Thanks. This is what I suspected.
The business I was thinking of is a one man band and he works out of a small workshop without an oven. However the word I can best come up with to describe him is Craftsman. His work is very good. I was just curious if modern paints needed a oven, I see now it can be an advantage, but not necessary.


----------



## Peugeot (Apr 19, 2014)

organisys said:


> Thanks. This is what I suspected.
> The business I was thinking of is a one man band and he works out of a small workshop without an oven. However the word I can best come up with to describe him is Craftsman. His work is very good. I was just curious if modern paints needed a oven, I see now it can be an advantage, but not necessary.

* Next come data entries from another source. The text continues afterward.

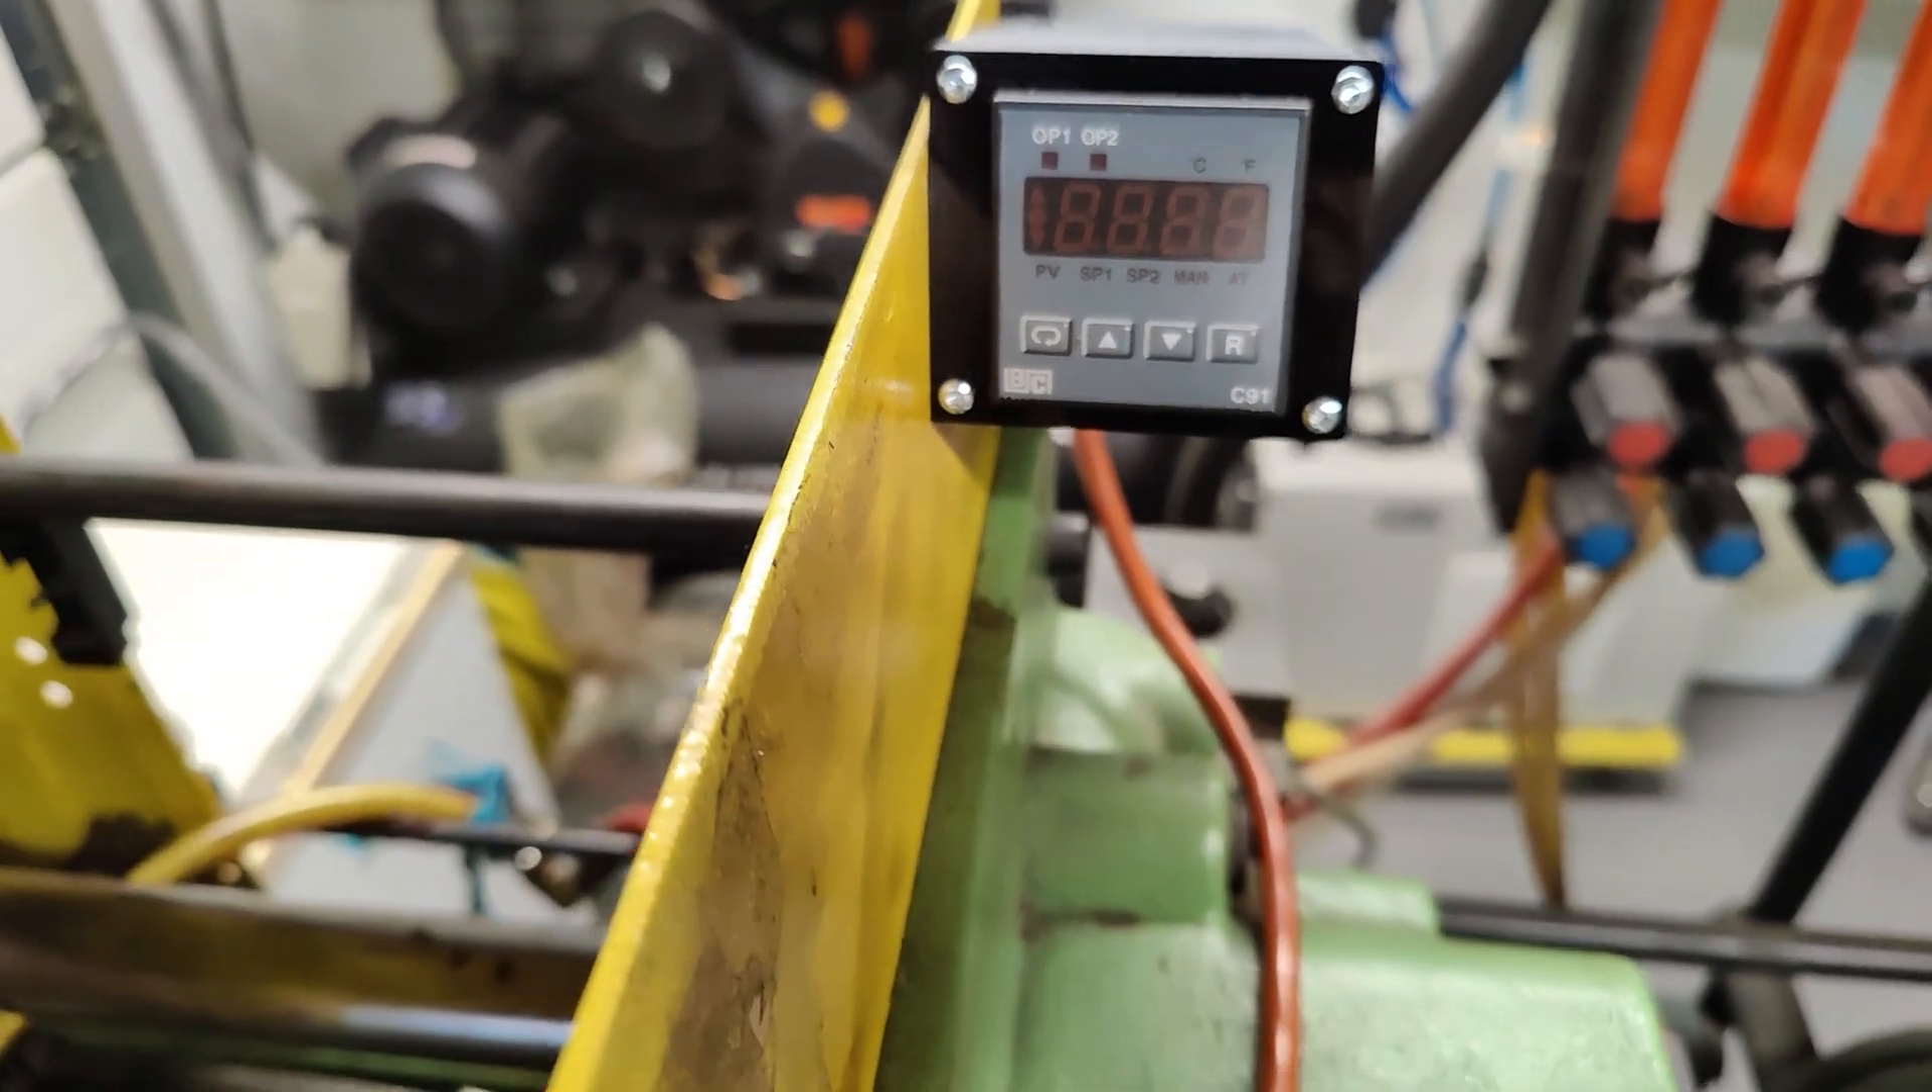There's also a sprue heater that we need to put on and I mounted a small controller box for that, so we can get power to that and control the temperature.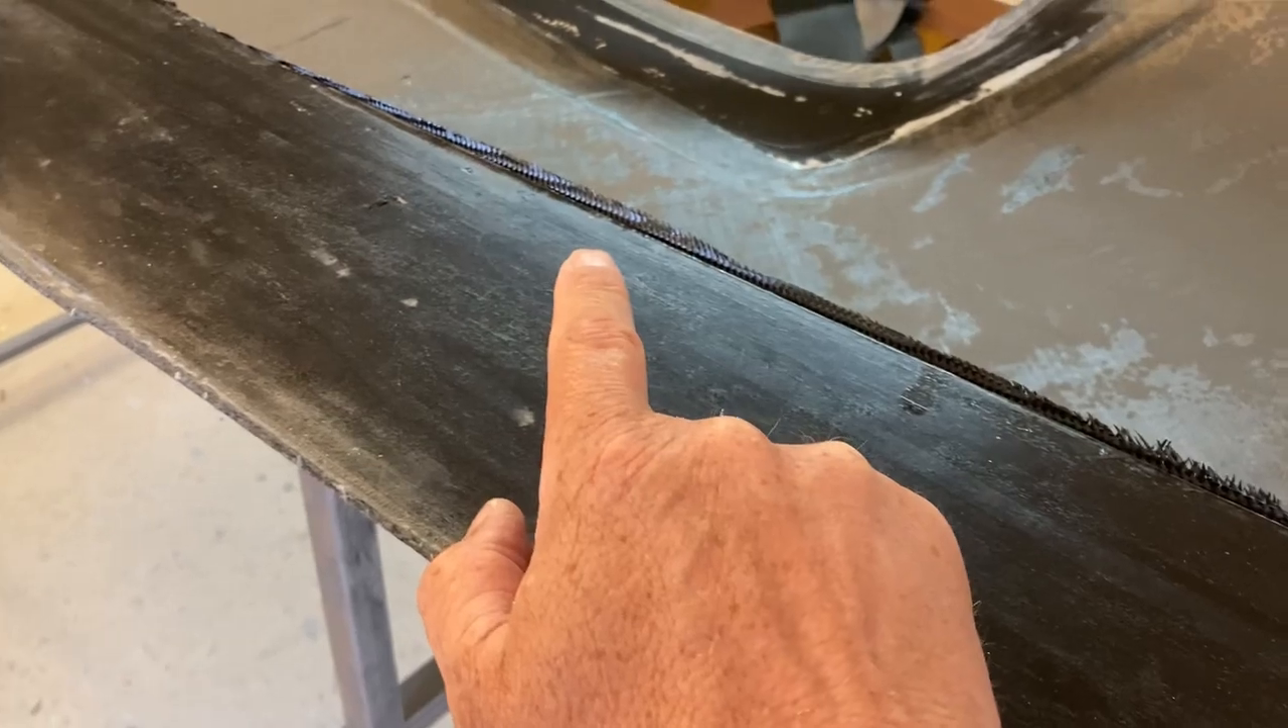As you can see here I didn't trim the lip exactly even with the mold.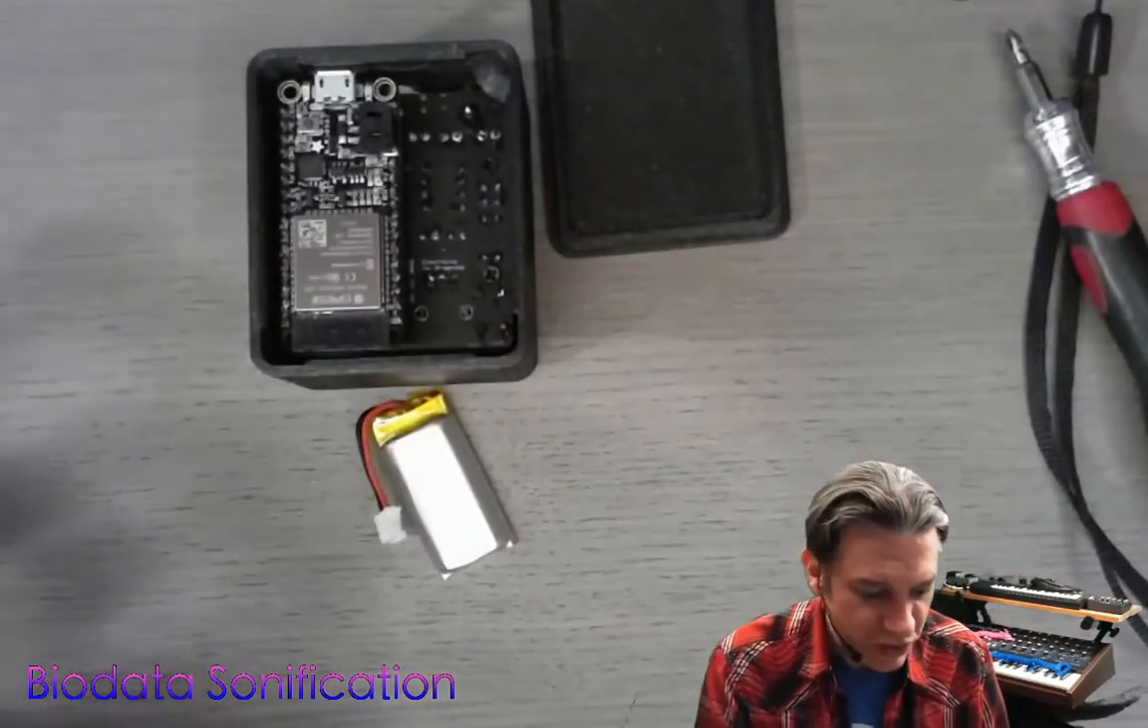The last thing we need to do is get our battery inserted.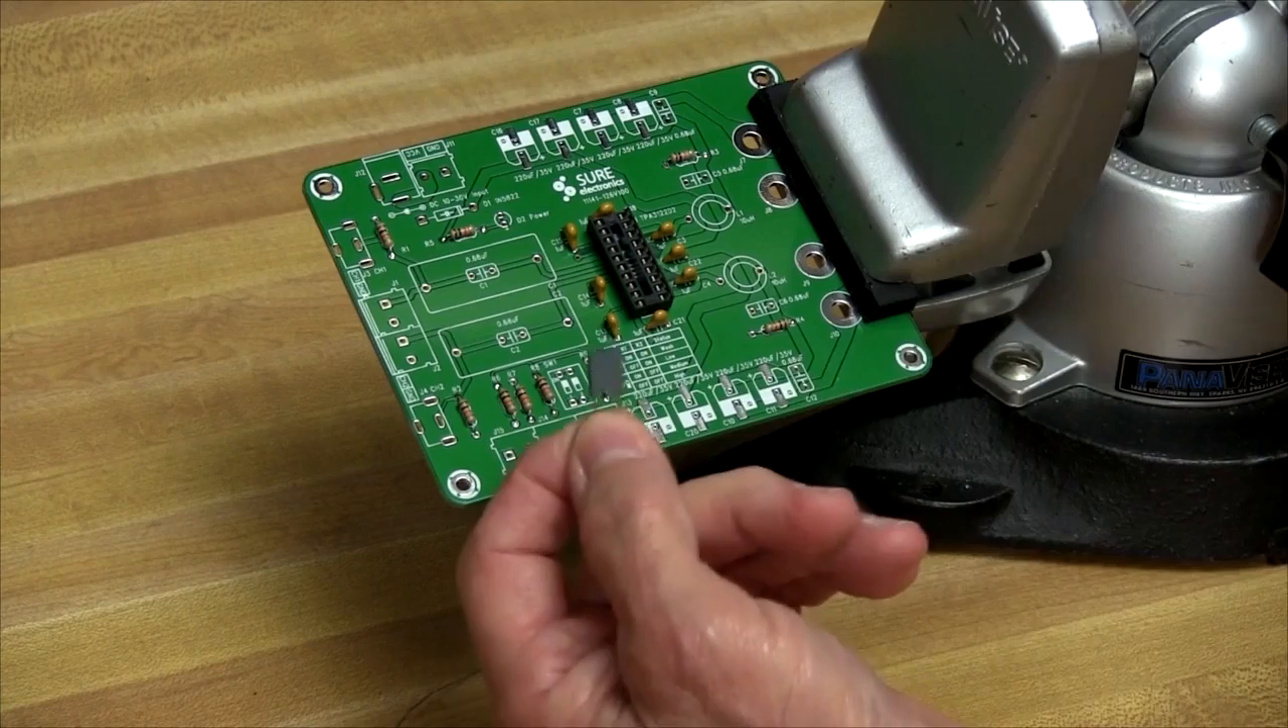Now that we've got the IC socket mounted, we've got some more capacitors.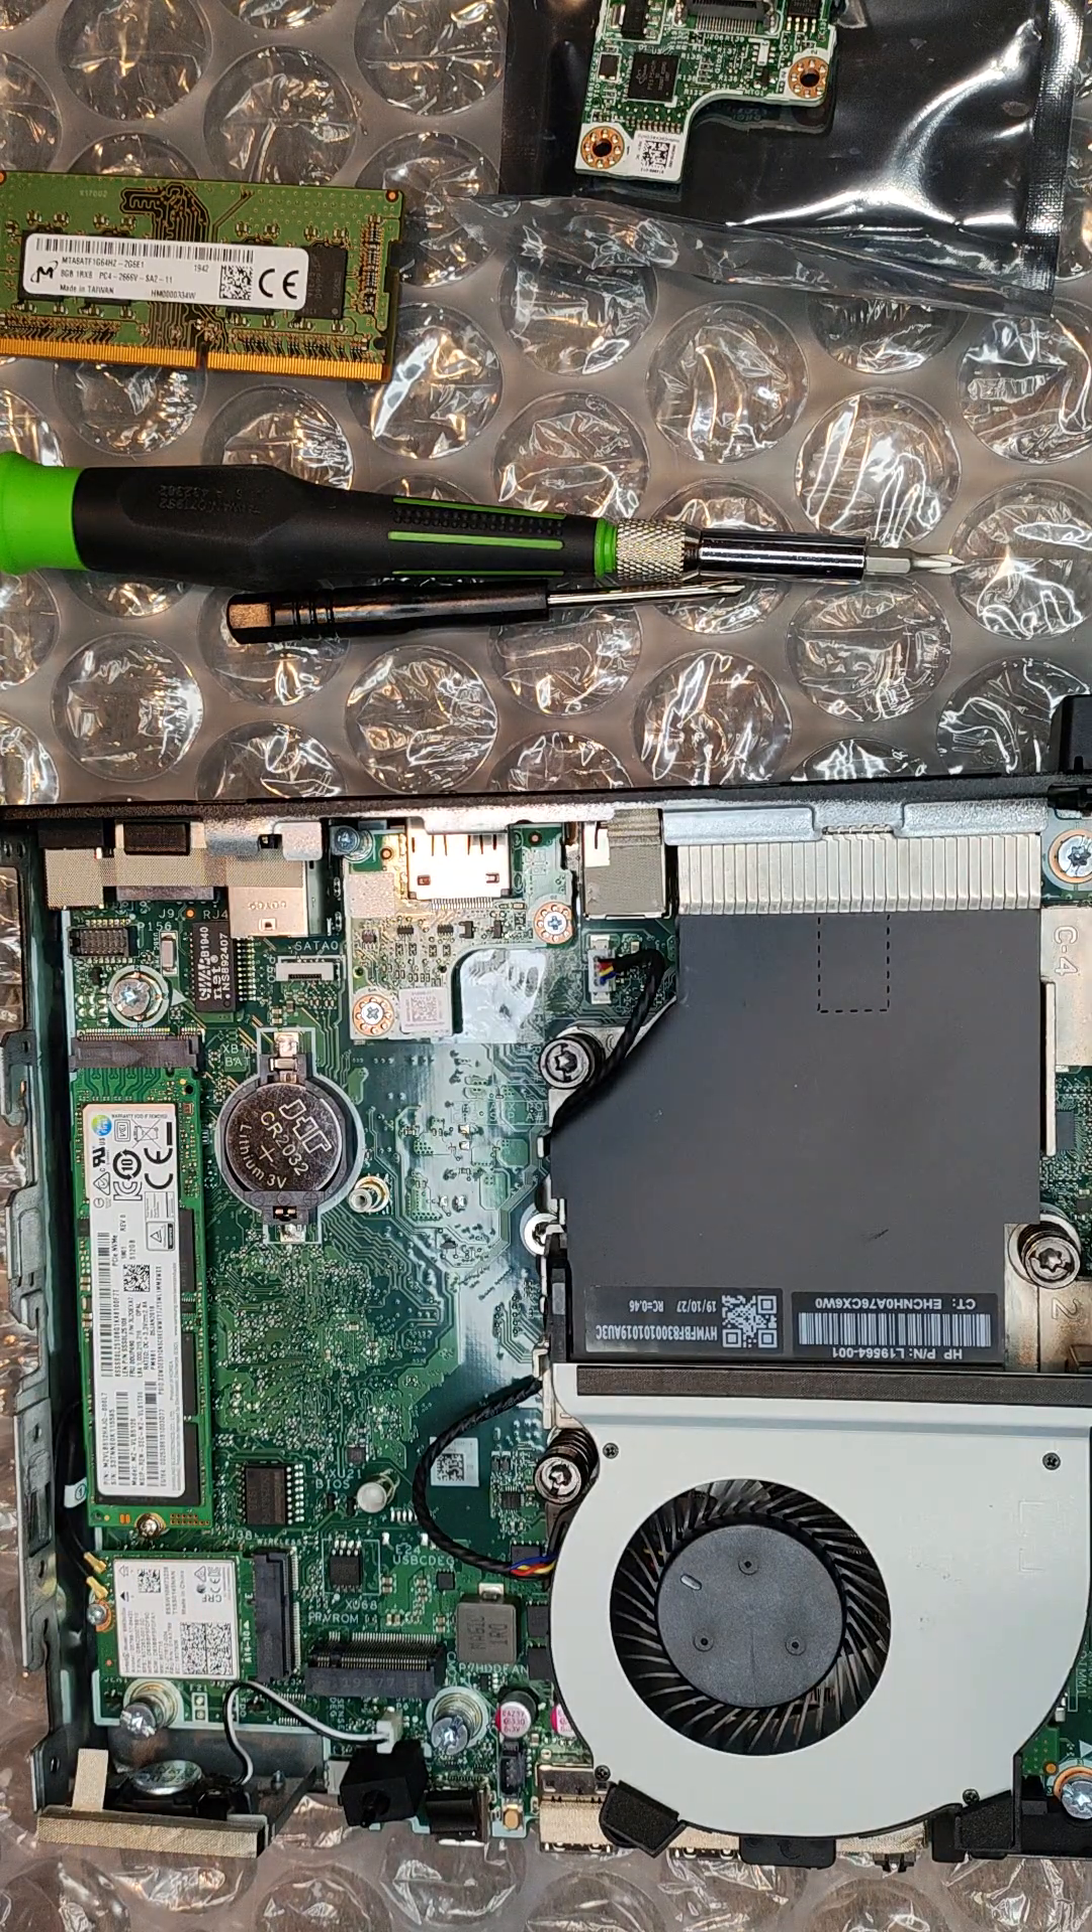So as you can see I've got my M2 drive in.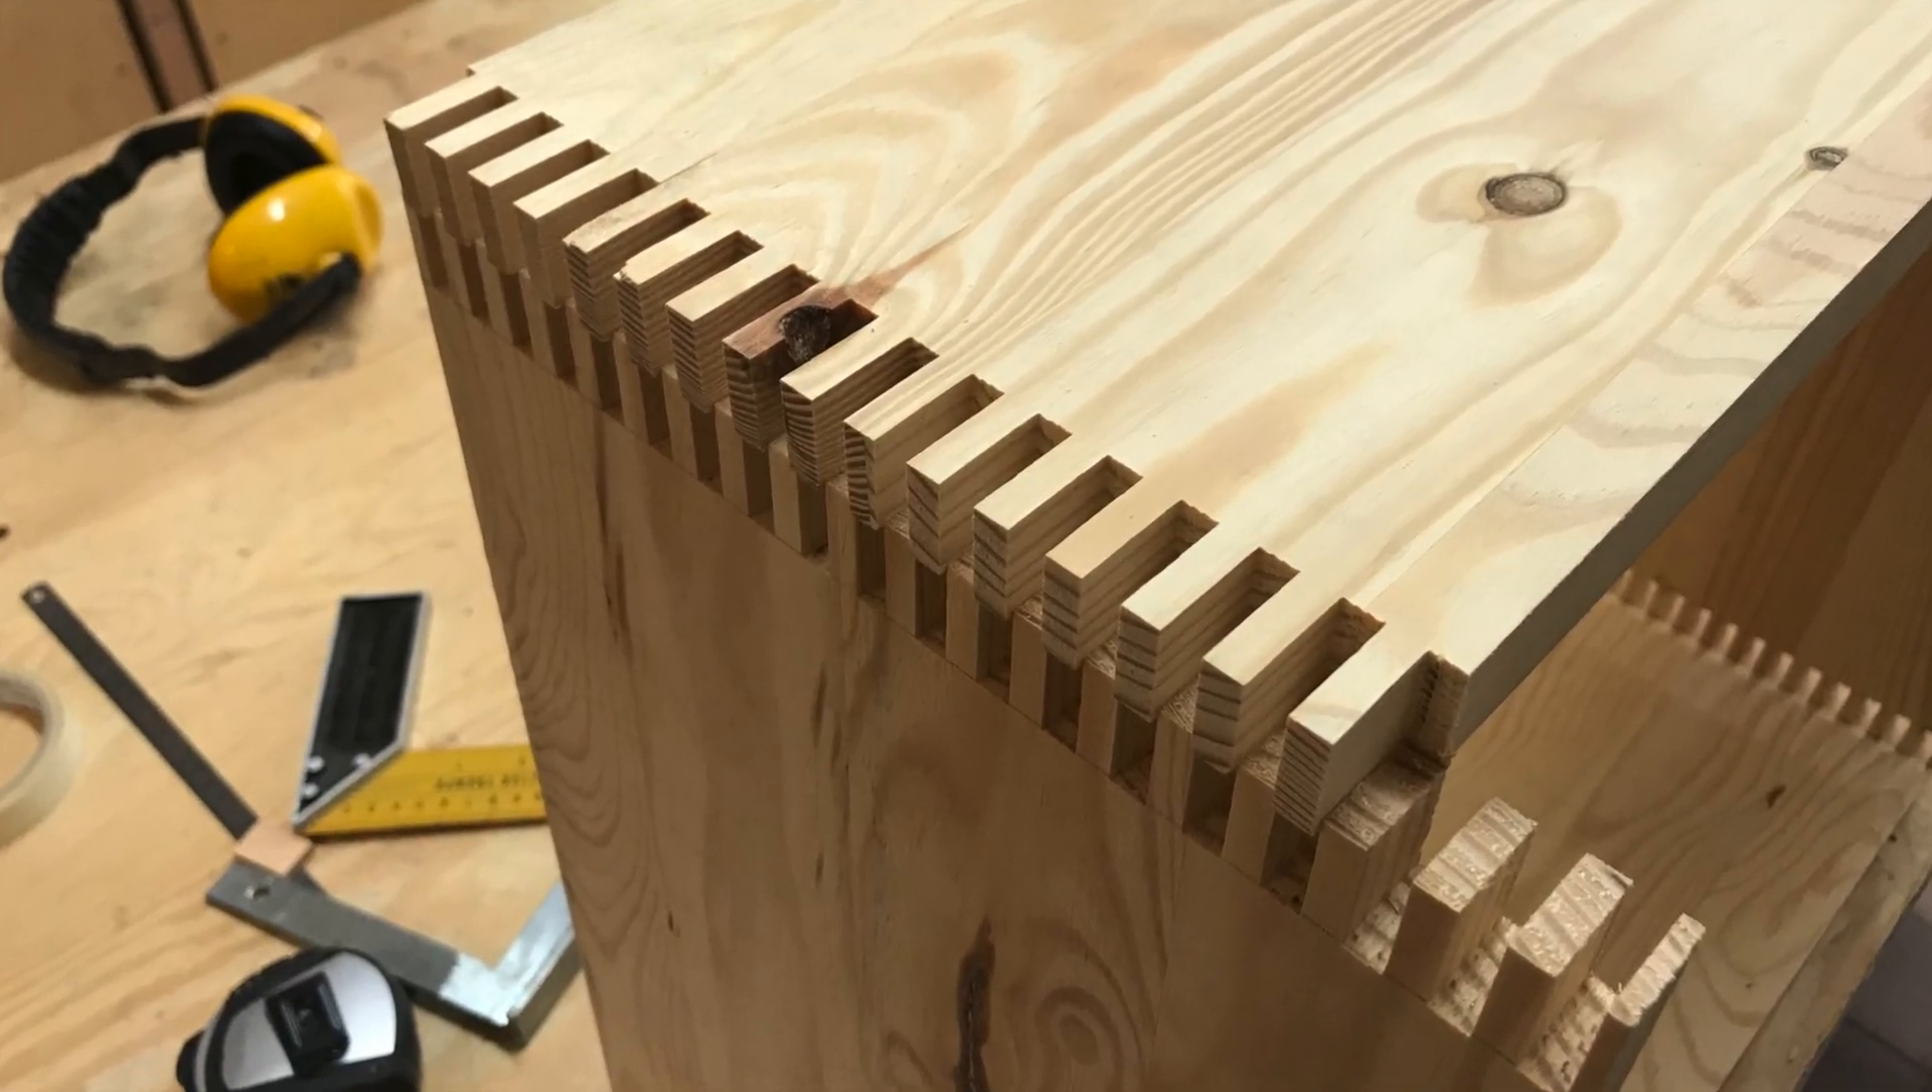And here's a dry assembly. I didn't push the finger joints all the way because they were a bit tight and I was worried I was not gonna be able to take them out.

I would search online first to see how good this small workshop business is before you agree to him, but if you know him well or your friends know him then go ahead


----------



## mr paint (Jul 11, 2009)

Ok .


A spray booth is a filtered room with inlet and exhaust set up giving you a slightly over pressurised spraying room 


A spray booth with bake facility is the same as above but with and intense heater usually gas or oil fired taken panel temp close to 70deg 


THE FACTS 

Non baked.

You can spray a nice finish that may shrink a little as it cures(upto a month ) = more peel than first sprayed ....then you can flatten and polish flat and like glass.

air drying products are made for this purpose. 

Baked.

After the last coat of clear is applied ..it is left for a flash off period ..then the booth quickly heats the air in the booth to 100deg+ giving a panel temp of 60-70 deg for a stated time on tds of clear .

the car is now left to cool and then it can be flattened and polished if needed 

the clear cross links at a quicker rate than air dry leading to a flatter looking finish 


TBH there is no major benefit of baking except for express drying .

I use short wave infra reds to bake the paint jobs that need to be turbed around quick ..the rest is just standard 3 day process .


Hope this helps 

Tommy


----------



## organisys (Jan 3, 2012)

mr paint said:


> TBH there is no major benefit of baking except for express drying .
> Hope this helps
> Tommy


Many Thanks, Big Help.


----------



## Paintguy (Oct 31, 2005)

Peugeot said:


> I am not a sprayer only what I have learned by reading


May I suggest that you think twice before giving advice on painting issues then please.

Some of what you have said is quite wrong, and you have dismissed and contradicted the advice of a couple of experienced painters in the process.

Don't take this personally, but I'm sure everyone here would rather get there advice straight from the horses mouth :thumb:


----------